Okuma metni —
HABERLER>POLİTİKA
1 Haziran 2011 Çarşamba - 18:15

Erdoğan: BDP ile CHP kol kola

Başbakan Tayyip Erdoğan, "Buraya durup dururken gelmedik. Kürt meselesinin patenti CHP'ye, istismarı da BDP'ye aittir" dedi.

Erdoğan: BDP ile CHP kol kola

DİYARBAKIR - Başbakan Recep Tayyip Erdoğan, Diyarbakır'ı kardeşlik kenti olarak nitelendirirken, "Diyarbakır'da ne konuştuysak, diğer 80 vilayette de eğilmeden aynı şeyi konuştuk. Ben bugün Diyarbakır'a sizlerle muhabbet etmeye dertleşmeye geldim. Kardeşler arasında hesaplaşma yoktur, helalleşme vardır. Ben bugün sizlerle helalleşmeye geldim" dedi. Bölge halkı ile aynı acıları yaşayan biri olduğunu anlatan Başbakan Erdoğan, "Bunlara göre Apo peygamberdir. Bunu da ilan ediyorlar. Yahu siz hangi yüzle kalkıp da bunun organizasyonunu yapıyorsunuz. Bu fitne fesattır. Üç beş oy için bunları yapıyorlar" diye konuştu. CHP ile BDP'nin sivil faşizmde buluştuğunu öne süren Erdoğan, "Buraya durup dururken gelmedik. Kürt meselesinin patenti CHP'ye aittir. Kürt sorununun müsebbibi CHP'dir. Kürt kardeşlerimin yaşadığı acının kaynağı CHP'dir. Kürt meselesinin patenti CHP'ye, istismarı da BDP'ye aittir" dedi.
 
Bölge halkı ile aynı acıları yaşayan biri olduğunu anlatan Başbakan Erdoğan, "Bunlara göre Apo peygamberdir. Bunu da ilan ediyorlar. Yahu siz hangi yüzle kalkıp da bunun organizasyonunu yapıyorsunuz. Bu fitne fesattır. Üç beş oy için bunları yapıyorlar" diye konuştu. CHP ile BDP'nin sivil faşizmde buluştuğunu öne süren Erdoğan, "Buraya durup dururken gelmedik. Kürt meselesinin patenti CHP'ye aittir. Kürt sorununun müsebbibi CHP'dir. Kürt kardeşlerimin yaşadığı acının kaynağı CHP'dir. Kürt meselesinin patenti CHP'ye, istismarı da BDP'ye aittir" dedi.

Yapılacak iş — Habere göre Erdoğan, Diyarbakır'ı nasıl nitelendiriyor?

Veri kesiti —

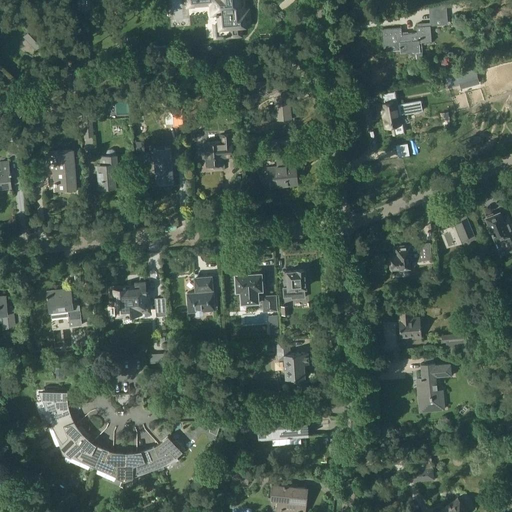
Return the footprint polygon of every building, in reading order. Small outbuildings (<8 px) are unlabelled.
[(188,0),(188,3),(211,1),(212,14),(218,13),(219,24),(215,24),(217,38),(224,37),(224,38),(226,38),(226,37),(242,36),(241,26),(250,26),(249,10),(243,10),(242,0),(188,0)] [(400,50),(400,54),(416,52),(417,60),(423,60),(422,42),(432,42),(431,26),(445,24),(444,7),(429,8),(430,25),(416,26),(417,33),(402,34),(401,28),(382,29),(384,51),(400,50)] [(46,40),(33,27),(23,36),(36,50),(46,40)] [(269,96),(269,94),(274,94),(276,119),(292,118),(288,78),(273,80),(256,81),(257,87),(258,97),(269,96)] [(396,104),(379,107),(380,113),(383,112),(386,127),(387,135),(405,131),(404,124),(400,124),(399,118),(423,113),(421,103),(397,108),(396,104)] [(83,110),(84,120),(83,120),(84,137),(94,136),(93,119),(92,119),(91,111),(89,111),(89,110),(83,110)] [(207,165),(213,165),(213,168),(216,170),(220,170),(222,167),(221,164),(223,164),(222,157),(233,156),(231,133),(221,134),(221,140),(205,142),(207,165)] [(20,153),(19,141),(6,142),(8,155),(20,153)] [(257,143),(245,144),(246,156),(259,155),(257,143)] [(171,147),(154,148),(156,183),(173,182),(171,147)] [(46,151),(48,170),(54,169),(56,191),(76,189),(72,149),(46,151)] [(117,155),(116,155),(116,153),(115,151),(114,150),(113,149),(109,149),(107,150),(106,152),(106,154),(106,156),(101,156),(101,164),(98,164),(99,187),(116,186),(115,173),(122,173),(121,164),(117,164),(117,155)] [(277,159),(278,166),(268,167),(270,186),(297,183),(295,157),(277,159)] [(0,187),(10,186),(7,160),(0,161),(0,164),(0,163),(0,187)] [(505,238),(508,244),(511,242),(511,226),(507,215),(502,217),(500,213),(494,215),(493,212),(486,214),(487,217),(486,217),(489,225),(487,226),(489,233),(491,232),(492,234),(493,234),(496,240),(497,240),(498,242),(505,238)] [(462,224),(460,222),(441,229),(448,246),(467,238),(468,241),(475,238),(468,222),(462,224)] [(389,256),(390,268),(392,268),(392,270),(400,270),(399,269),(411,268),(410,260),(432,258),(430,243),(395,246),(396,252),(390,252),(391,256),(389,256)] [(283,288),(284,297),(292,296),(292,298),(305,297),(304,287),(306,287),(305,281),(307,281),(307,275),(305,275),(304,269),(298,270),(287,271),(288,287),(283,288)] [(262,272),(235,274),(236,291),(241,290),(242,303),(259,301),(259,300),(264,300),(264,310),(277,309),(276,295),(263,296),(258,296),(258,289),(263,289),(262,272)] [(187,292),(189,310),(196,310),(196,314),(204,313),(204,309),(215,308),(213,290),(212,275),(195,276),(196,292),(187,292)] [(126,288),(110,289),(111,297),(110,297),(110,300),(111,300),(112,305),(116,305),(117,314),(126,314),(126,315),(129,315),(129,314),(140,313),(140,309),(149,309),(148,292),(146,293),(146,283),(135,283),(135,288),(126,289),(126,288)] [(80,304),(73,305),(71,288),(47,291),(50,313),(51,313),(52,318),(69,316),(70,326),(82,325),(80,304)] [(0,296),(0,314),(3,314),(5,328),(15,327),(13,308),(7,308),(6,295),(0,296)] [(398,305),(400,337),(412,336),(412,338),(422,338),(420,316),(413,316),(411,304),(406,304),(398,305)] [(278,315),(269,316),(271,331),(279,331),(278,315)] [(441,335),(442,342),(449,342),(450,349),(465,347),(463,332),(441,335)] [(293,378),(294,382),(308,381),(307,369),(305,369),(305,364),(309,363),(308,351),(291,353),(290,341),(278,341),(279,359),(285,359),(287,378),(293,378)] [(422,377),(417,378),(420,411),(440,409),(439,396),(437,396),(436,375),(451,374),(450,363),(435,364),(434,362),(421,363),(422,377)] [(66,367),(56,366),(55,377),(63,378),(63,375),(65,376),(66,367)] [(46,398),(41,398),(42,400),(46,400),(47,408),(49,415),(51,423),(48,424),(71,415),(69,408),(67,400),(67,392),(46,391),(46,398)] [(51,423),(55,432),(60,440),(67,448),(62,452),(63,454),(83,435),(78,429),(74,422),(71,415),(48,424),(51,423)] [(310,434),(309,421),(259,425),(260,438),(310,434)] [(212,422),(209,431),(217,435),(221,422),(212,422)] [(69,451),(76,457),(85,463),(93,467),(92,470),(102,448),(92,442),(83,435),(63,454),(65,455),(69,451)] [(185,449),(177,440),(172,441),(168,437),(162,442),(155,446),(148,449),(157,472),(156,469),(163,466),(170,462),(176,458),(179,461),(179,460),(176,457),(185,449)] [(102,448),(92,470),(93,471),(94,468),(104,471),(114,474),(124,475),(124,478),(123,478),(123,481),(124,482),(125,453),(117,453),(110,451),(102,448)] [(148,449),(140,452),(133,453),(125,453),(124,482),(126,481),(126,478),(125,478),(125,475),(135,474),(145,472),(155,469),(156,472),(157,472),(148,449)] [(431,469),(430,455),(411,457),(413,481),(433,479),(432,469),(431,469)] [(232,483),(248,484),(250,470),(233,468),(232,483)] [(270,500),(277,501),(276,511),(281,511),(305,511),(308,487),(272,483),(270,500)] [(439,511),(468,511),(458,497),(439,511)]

Çözülmüş problem — Kardeşlik kenti olarak nitelendiriyor.